The efficacy of parecoxib on pain management for laparoscopic cholecystectomy remains controversial. We conducted a systematic review and meta-analysis to explore the impact of parecoxib on pain management after laparoscopic cholecystectomy.
Materials and Methods:
We searched PubMed, EMbase, Web of science, EBSCO, and Cochrane library database results through September 2018 for randomized controlled trials to assess the effect of IV parecoxib versus placebo or noting on pain management after laparoscopic cholecystectomy. This meta-analysis was performed using the random-effect model.

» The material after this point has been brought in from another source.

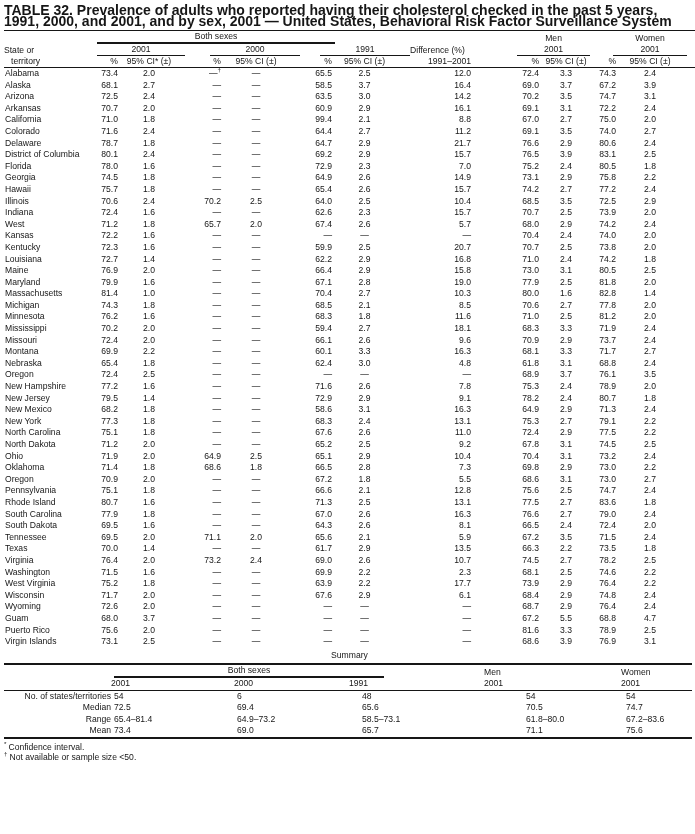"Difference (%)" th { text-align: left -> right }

Seven randomized controlled trials were included in the meta-analysis. Overall, compared with control group for laparoscopic cholecystectomy, intravenous parecoxib showed no notable impact on pain scores within 2 hours [mean difference (MD), −0.22; 95% confidence interval (CI), −0.82 to 0.38; P=0.48] and 4 hours (MD, −0.33; 95% CI, −1.04 to 0.38; P=0.36), but showed results of significant decrease in pain scores at 6 hours (MD, −0.82; 95% CI, −1.45 to −0.20; P=0.01), 12 hours (MD, −0.69; 95% CI, −1.23 to −0.15; P=0.01), 24 hours (MD, −0.49; 95% CI, −0.89 to −0.10; P=0.01), and postoperative analgesics need (risk ratio, 0.45; 95% CI, 0.30-0.65; P<0.0001). In addition, no increase in nausea and vomiting is observed after parecoxib use compared with control intervention (risk ratio, 0.89; 95% CI, 0.44-0.76; P=0.76).
Parecoxib can substantially promote postoperative pain relief in patients with laparoscopic cholecystectomy.